All the seeds out of the packets I buy also choosing to plant, which doesn't mean I plant every packet of seed I have... (which is a LOT) LOL, also with a little greenhouse, selling plants, seedlings, starts, etc..., I do plant all the seeds in every packet I open. These days, I am harvesting my own seeds, and won't have to buy any this Spring:goodjob: 

Attack of the killer slugs:grumble: Been there, too


----------



## salmonslayer91 (Oct 10, 2010)

lorichristie said:


> All the seeds out of the packets I buy also choosing to plant, which doesn't mean I plant every packet of seed I have... (which is a LOT) LOL, also with a little greenhouse, selling plants, seedlings, starts, etc..., I do plant all the seeds in every packet I open. These days, I am harvesting my own seeds, and won't have to buy any this Spring:goodjob:
> 
> Attack of the killer slugs:grumble: Been there, too


oh okay i was worried! store bought is alright then lol i have tried seed saving fairly recently so im still new but it has saved alot of cash 

Killer Slugs... dont remind me... :bored: my parents had a rock wall all throughout the property those things had MILLIONS OF SLUGS :runforhills: of course surrounding my garden i had to put out slug bait every night :lonergr: and there would be hundreds of casulties :viking:so many in fact that the second wave of slugs would passs safely over the corpses of the fallen i went out at night with a flashlight to reapply and sqash :walk: what i could see the slug bait was surrounding the vegitables surrounding the peremiter throughout the rock wall even in places far away from the garden just to bring down the breeding population :hobbyhors but yet id always lose some plant and usually the best looking tomato starts and etc never the sparce ones


----------



## mnn2501 (Apr 2, 2008)

**Excerpted records**
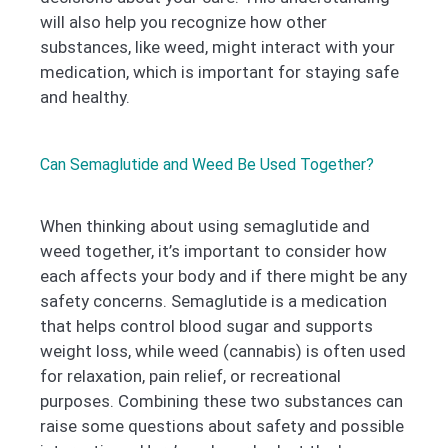
will also help you recognize how other
substances, like weed, might interact with your
medication, which is important for staying safe
and healthy.
Can Semaglutide and Weed Be Used Together?
When thinking about using semaglutide and
weed together, it’s important to consider how
each affects your body and if there might be any
safety concerns. Semaglutide is a medication
that helps control blood sugar and supports
weight loss, while weed (cannabis) is often used
for relaxation, pain relief, or recreational
purposes. Combining these two substances can
raise some questions about safety and possible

**Required actions**
1. In the forum thread about seeds and slugs, list the things the first poster names as being sold alongside the little greenhouse.
2. Continue the forum thread about seeds and slugs from the point where it stops.

**Task results**
1. Plants, seedlings, and starts.

2.
Found a great way to plant leaf lettuce and radishes this last year.
Rather than trying to plant these tiny seeds in a row and then thin them out, I prepared a small area and then dumped the seeds into my hand and then rolled my hands together while moving my arms around the area I had prepared, letting the seeds drop out of my hands and scatter around the area.
Sorry, hard to descibe, but it worked well, and was pretty evenly distributed.


----------



## jwal10 (Jun 5, 2010)

mnn2501 said:


> Found a great way to plant leaf lettuce and radishes this last year.
> Rather than trying to plant these tiny seeds in a row and then thin them out, I prepared a small area and then dumped the seeds into my hand and then rolled my hands together while moving my arms around the area I had prepared, letting the seeds drop out of my hands and scatter around the area.
> Sorry, hard to descibe, but it worked well, and was pretty evenly distributed.



I plant kitchen gardens this way all the time. I plant lettuce, radishes, onions, spinach, kohlrabi, swisschard and carrots together in blocks. A few of each except carrots and radishes, I plant them last scattered over the entire bed, Pull lettuce, radishes and kohlrabi. Clip chard, and spinach leaves. The carrots and onions are used as needed, the rest left to mature.


----------



## Callieslamb (Feb 27, 2007)

Our Little Farm said:


> LOL Callie! I also plant a huge amount of green beans and buy them by the weight rather than by the packet.


I still by the packets so have more variety....but I notice that I like one or two beans now and am not so ready to experiment with them any more.


----------



## willow_girl (Dec 7, 2002)

I love to grow tomatoes and always start toooo many! Even after selling a couple hundred plants last year, I still had too many! So I set them out in my garden, then had too many tomatoes to contend with. Now I have a 3-year supply of canned salsa and spaghetti sauce in the pantry (but that's a nice problem to have, LOL.)


----------



## ChristieAcres (Apr 11, 2009)

willow_girl said:


> I love to grow tomatoes and always start toooo many! Even after selling a couple hundred plants last year, I still had too many! So I set them out in my garden, then had too many tomatoes to contend with. Now I have a 3-year supply of canned salsa and spaghetti sauce in the pantry (but that's a nice problem to have, LOL.)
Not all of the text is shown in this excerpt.